── Given records ──

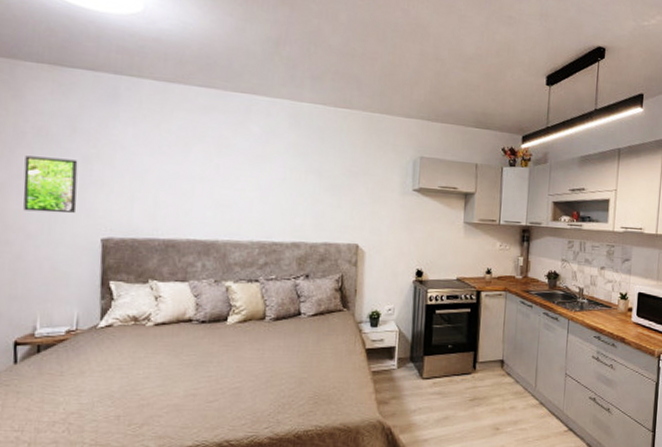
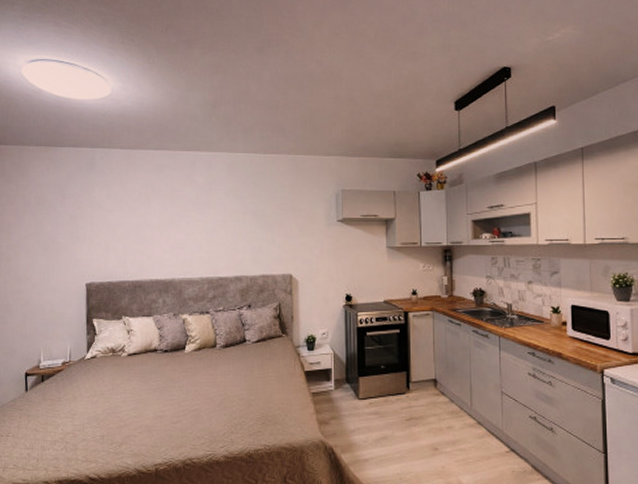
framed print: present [23,156,78,214] -> none [29,220,67,265]

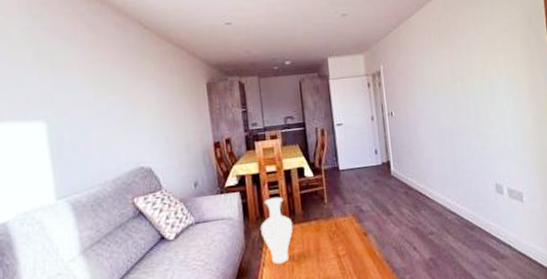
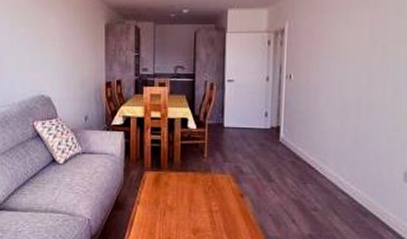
vase: present [260,196,294,264] -> none [139,142,170,206]

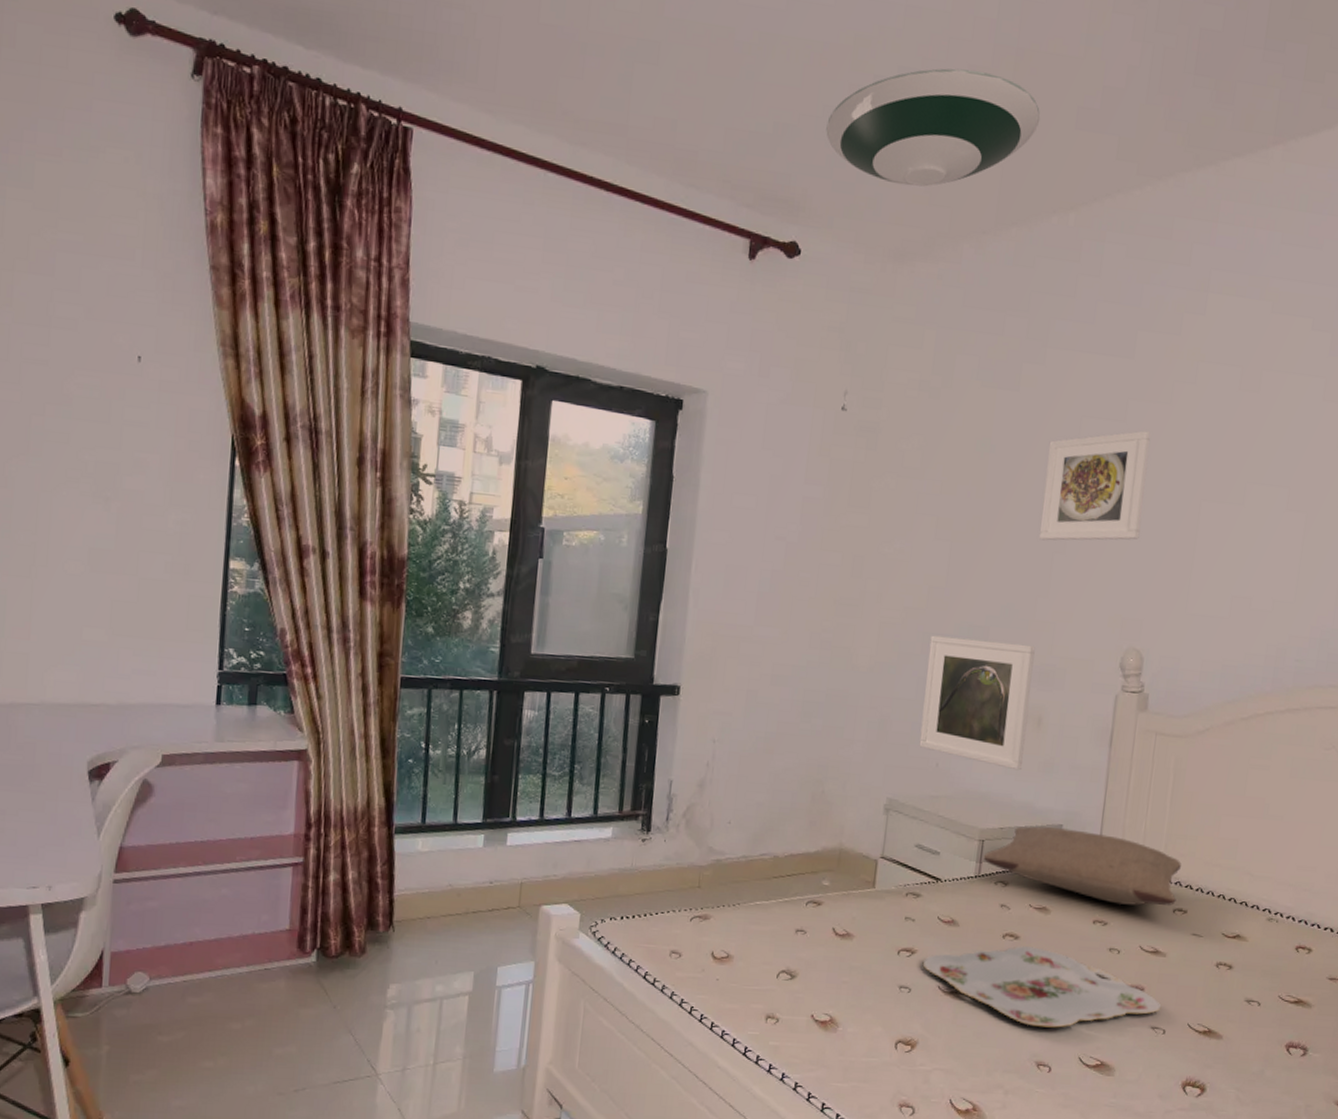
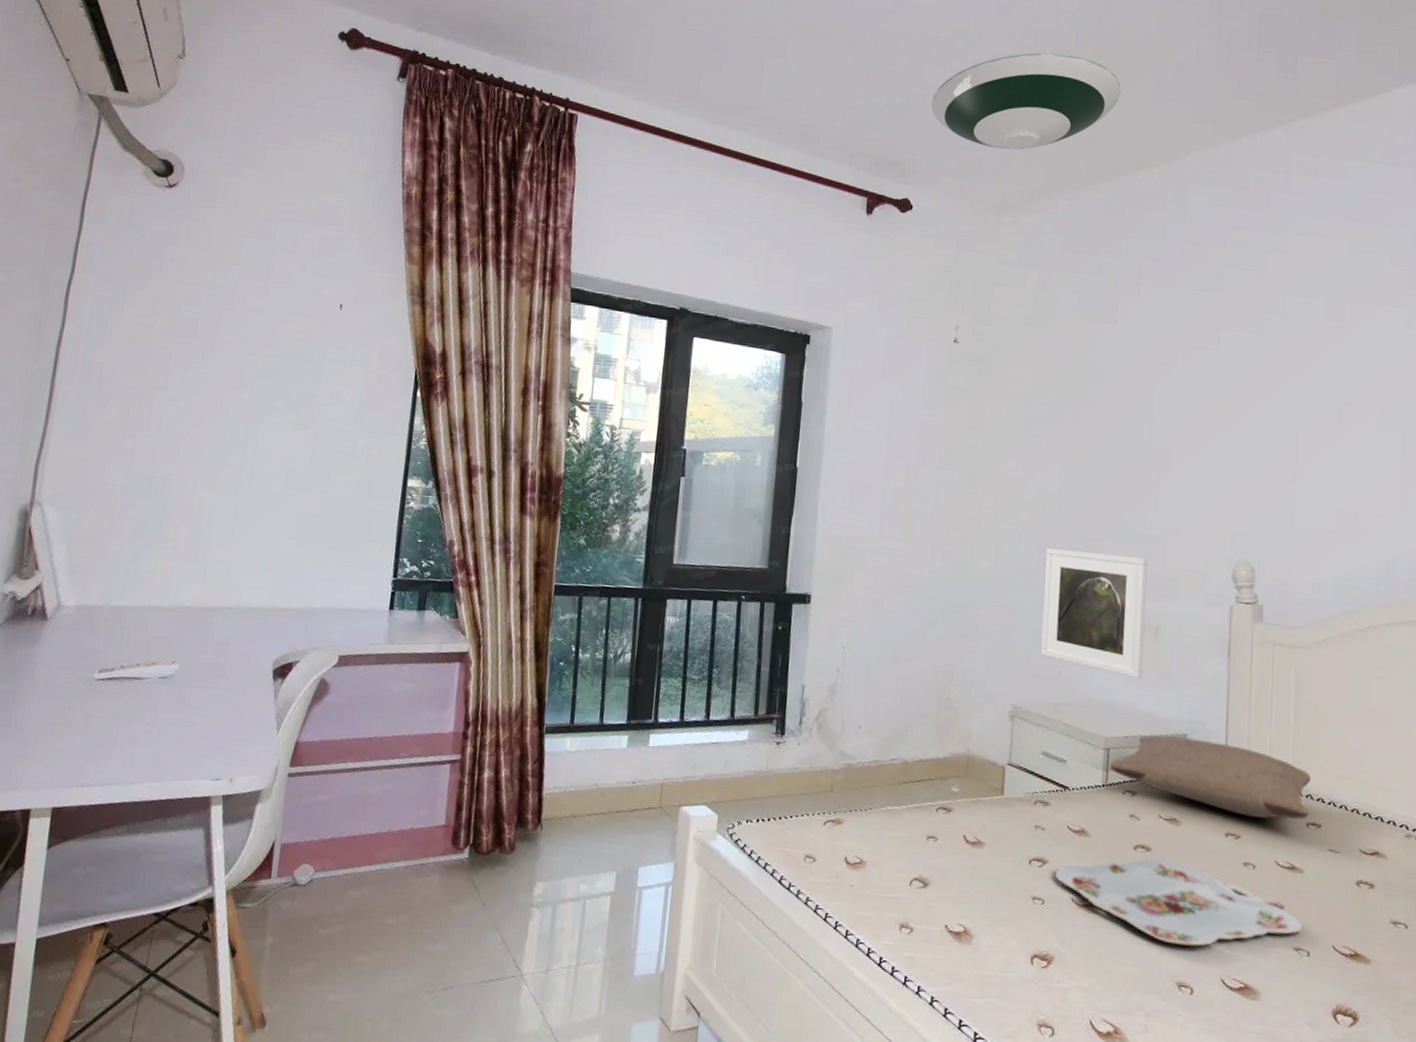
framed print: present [1039,430,1151,541] -> none [1144,358,1245,459]

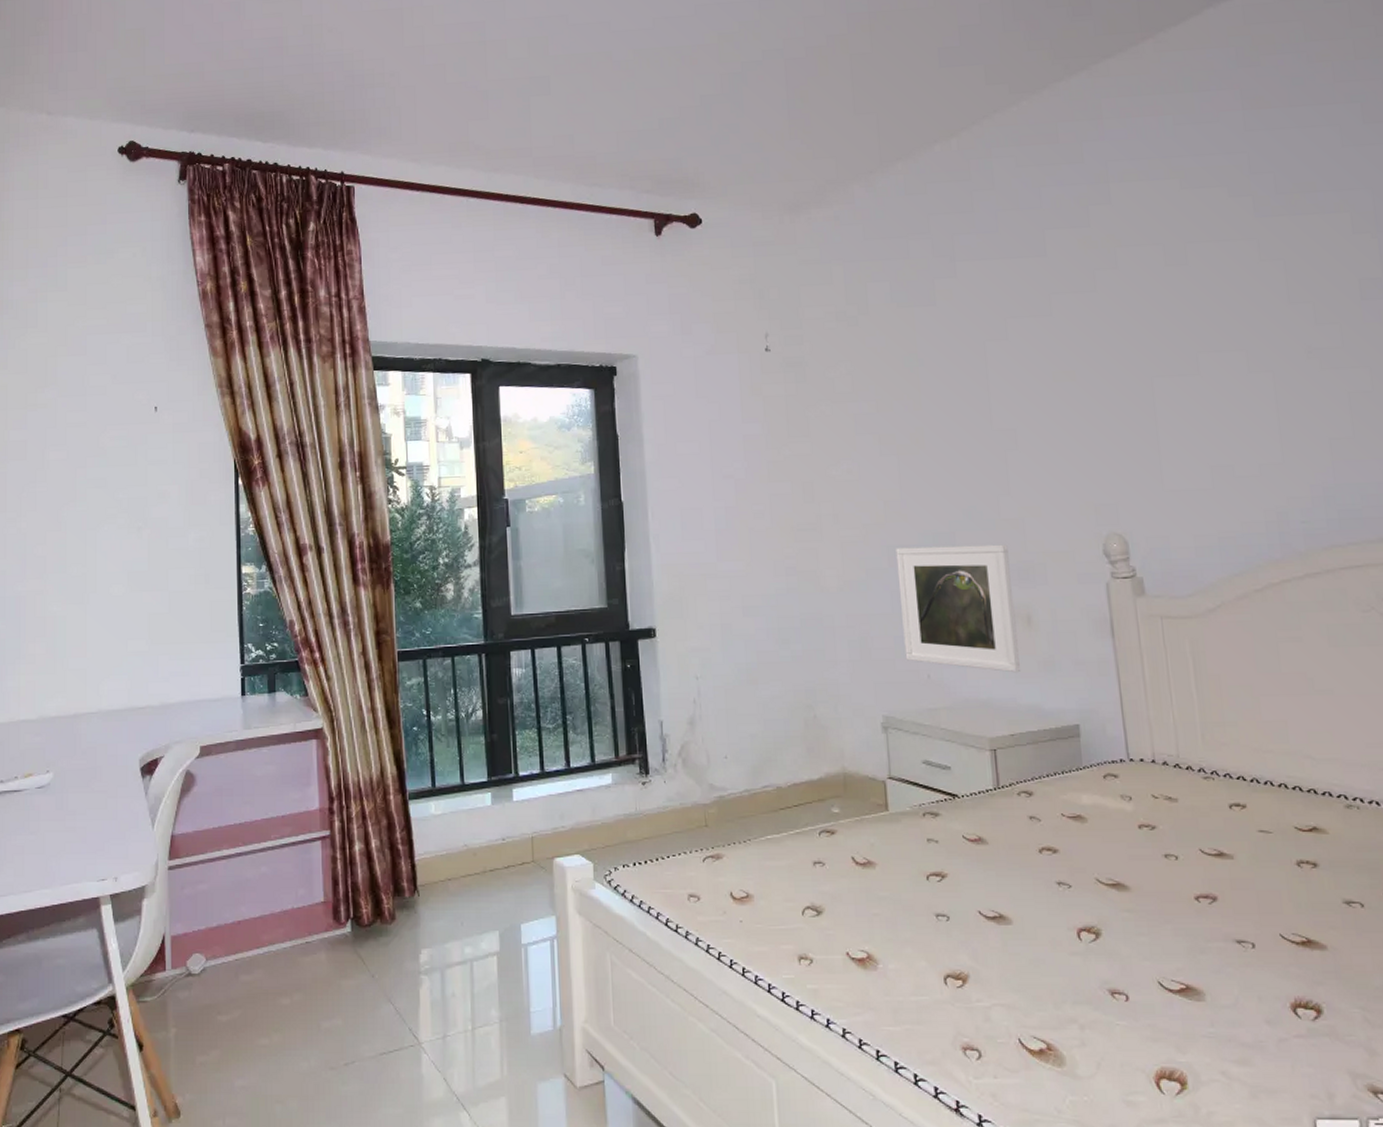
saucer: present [931,52,1122,150] -> none [706,38,904,147]
serving tray: present [1054,858,1303,947] -> none [956,860,1243,949]
pillow: present [1109,735,1311,820] -> none [998,728,1230,805]

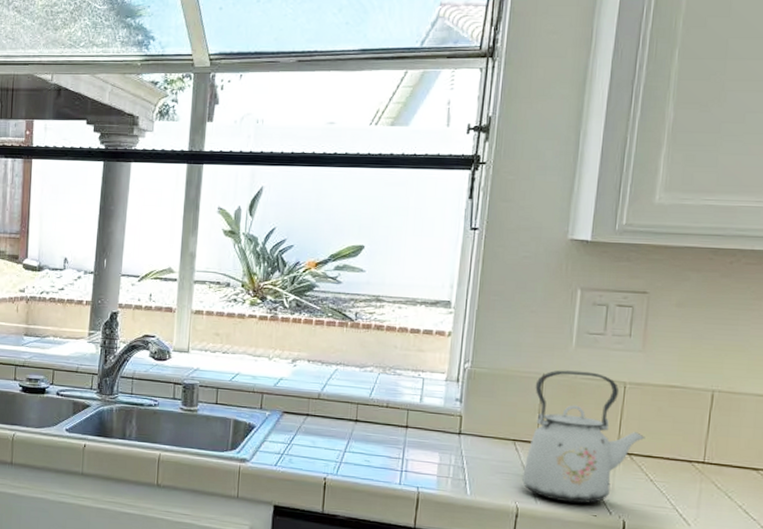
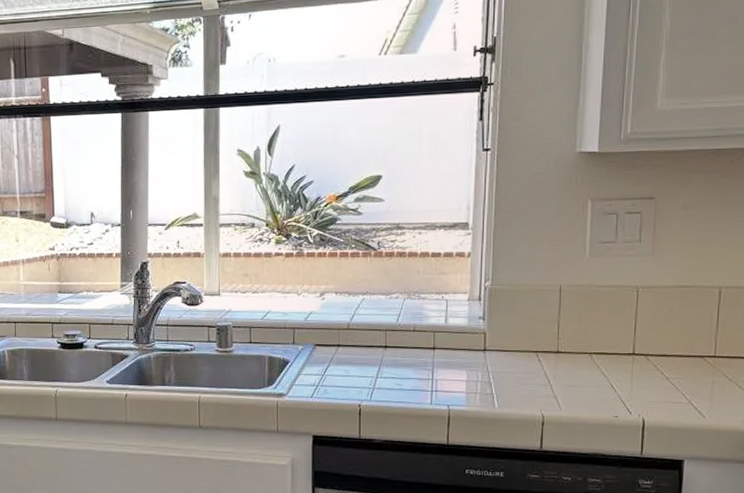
kettle: present [522,370,645,504] -> none [546,279,659,407]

───

**Task objective**:
The result should be a precise copy of all the entries, free of pictures.

**Solved problem**:
framed print: present [23,156,78,214] -> none [29,220,67,265]

vase: present [260,196,294,264] -> none [139,142,170,206]

framed print: present [1039,430,1151,541] -> none [1144,358,1245,459]

saucer: present [931,52,1122,150] -> none [706,38,904,147]
serving tray: present [1054,858,1303,947] -> none [956,860,1243,949]
pillow: present [1109,735,1311,820] -> none [998,728,1230,805]

kettle: present [522,370,645,504] -> none [546,279,659,407]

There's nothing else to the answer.